感覚受容器がうんちゃらかんちゃらと大層なことを言っているが、要は「動物になって生きてみよう」ということである。著者は本書の中で、アナグマ、キツネ、カワウソ、アカシカ、アマツバメになりきって生きようとし、その視点からみた景色を描いてみせる。僕は正直言って、最初「そうはいうても、どうせ四足歩行で一週間過ごしてみたり、一泊二日ぐらいで山の中で過ごしたりするだけでしょ」とナメていたのだが、この「生きてみた」の徹底ぶりが尋常ではない。

動物になって生きてみた

たとえばアナグマとして生きる章では、まず巣穴を本格的に掘り始めるところからはじめ、何日(少なくとも一週間ではない)もそこで泊まり込み、ミミズを生で食い、四つん這いのまま川まで下り、ペロペロと水を舐める。雨が降っても家に戻らず、川や地面に落ちていて食べれそうなものは何でも食っている。カタバミ、野ニラ、道路でぺちゃんこになっていたリス……

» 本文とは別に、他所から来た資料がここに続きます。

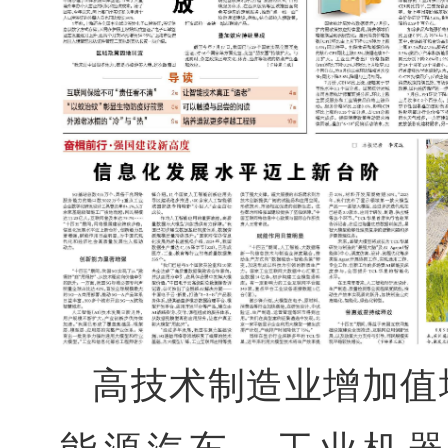
高技术制造业增加值增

“今、私たちのベッドは地面のなかにあった。来る日も来る日も地面から這い出し、いつでも地面の近くにいたいとおもった。四本の足で森を這って歩いたって、バカバカしい見せかけにすぎないだろうとおもっていたのに、今では四本の足で歩かないことが鼻もちならない傲慢さに思えた。それだけではない。そうしなければ、どれだけのものを見逃してしまうかがわかりはじめていた。うしろ足だけで立って歩くのは、劇場の特等席が用意されているのにテレビの画面で森をみているようなものだった。”

 

真っ当な感想とは思えないがどこか納得させられてしまいそうな凄まじい"圧"のある文章だ。

著者はカワウソになりきった章では、ウェットスーツに身を包み毎日川にもぐって餌を探しながら日々を過ごす。スゴイのは一週間とかではなくて、冬から夏まで幾つもの季節を経てやりつづけることで、恐ろしいのは冬がきてからだ。カワウソは問題ないが、人間には水温が単純にキツイ。それでも著者は果敢に挑戦してみせる。だが、さすがに冬の川は無理だったようだ。『とどまろうとした。ほんとうにやってみた。でも実際は形だけの、そうするふりだった。